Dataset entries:
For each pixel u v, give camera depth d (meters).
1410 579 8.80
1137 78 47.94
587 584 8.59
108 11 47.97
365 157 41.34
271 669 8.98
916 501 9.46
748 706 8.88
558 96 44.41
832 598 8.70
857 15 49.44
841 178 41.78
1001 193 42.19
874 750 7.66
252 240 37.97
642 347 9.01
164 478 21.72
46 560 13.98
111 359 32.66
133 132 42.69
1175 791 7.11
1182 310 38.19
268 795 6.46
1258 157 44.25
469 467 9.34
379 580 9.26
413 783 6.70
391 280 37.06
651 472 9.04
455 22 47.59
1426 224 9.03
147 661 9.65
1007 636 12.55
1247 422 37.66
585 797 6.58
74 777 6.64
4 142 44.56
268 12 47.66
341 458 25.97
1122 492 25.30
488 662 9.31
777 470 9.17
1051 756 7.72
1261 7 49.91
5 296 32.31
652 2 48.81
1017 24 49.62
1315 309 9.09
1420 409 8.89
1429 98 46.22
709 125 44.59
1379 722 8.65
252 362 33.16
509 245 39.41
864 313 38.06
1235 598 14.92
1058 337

● **Work to be completed**
Nothing but the lines above from the one containing "1410 579 8.80" through the one containing "74 777 6.64" should appear in the answer, each repeated exactly.

● **Answer**
1410 579 8.80
1137 78 47.94
587 584 8.59
108 11 47.97
365 157 41.34
271 669 8.98
916 501 9.46
748 706 8.88
558 96 44.41
832 598 8.70
857 15 49.44
841 178 41.78
1001 193 42.19
874 750 7.66
252 240 37.97
642 347 9.01
164 478 21.72
46 560 13.98
111 359 32.66
133 132 42.69
1175 791 7.11
1182 310 38.19
268 795 6.46
1258 157 44.25
469 467 9.34
379 580 9.26
413 783 6.70
391 280 37.06
651 472 9.04
455 22 47.59
1426 224 9.03
147 661 9.65
1007 636 12.55
1247 422 37.66
585 797 6.58
74 777 6.64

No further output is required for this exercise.